ABOUT THIS EXERCISE: Retype every one of the entries below word for word, and leave the pictures out of your copy.

Chart understanding data:

-- Opening Marker --

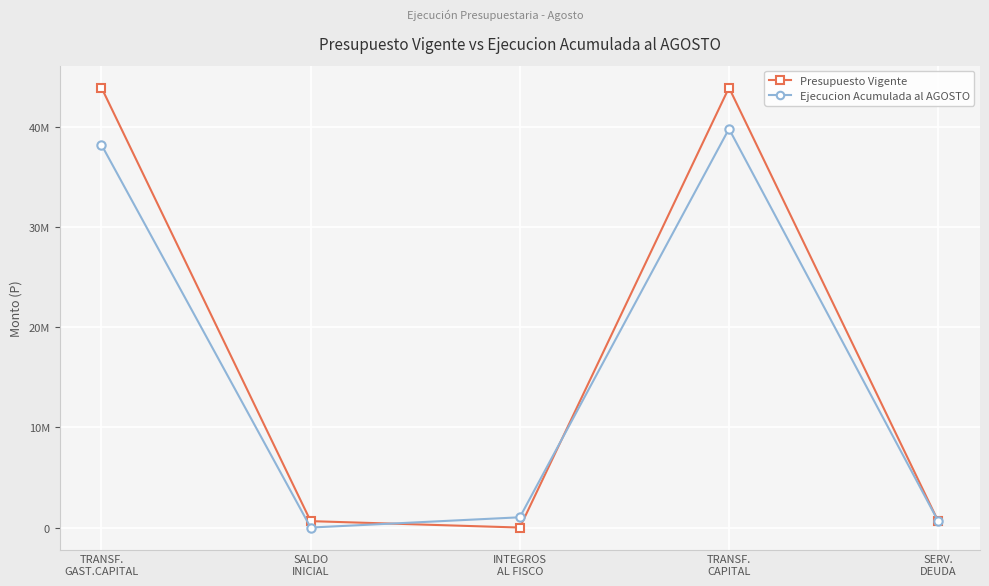

Rank the categories by Ejecucion Acumulada al AGOSTO value from lowest to highest.

SALDO
INICIAL, SERV.
DEUDA, INTEGROS
AL FISCO, TRANSF.
GAST.CAPITAL, TRANSF.
CAPITAL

-- Closing Marker --

RESULT OF THE TASK:
Rank the categories by Ejecucion Acumulada al AGOSTO value from lowest to highest.

SALDO
INICIAL, SERV.
DEUDA, INTEGROS
AL FISCO, TRANSF.
GAST.CAPITAL, TRANSF.
CAPITAL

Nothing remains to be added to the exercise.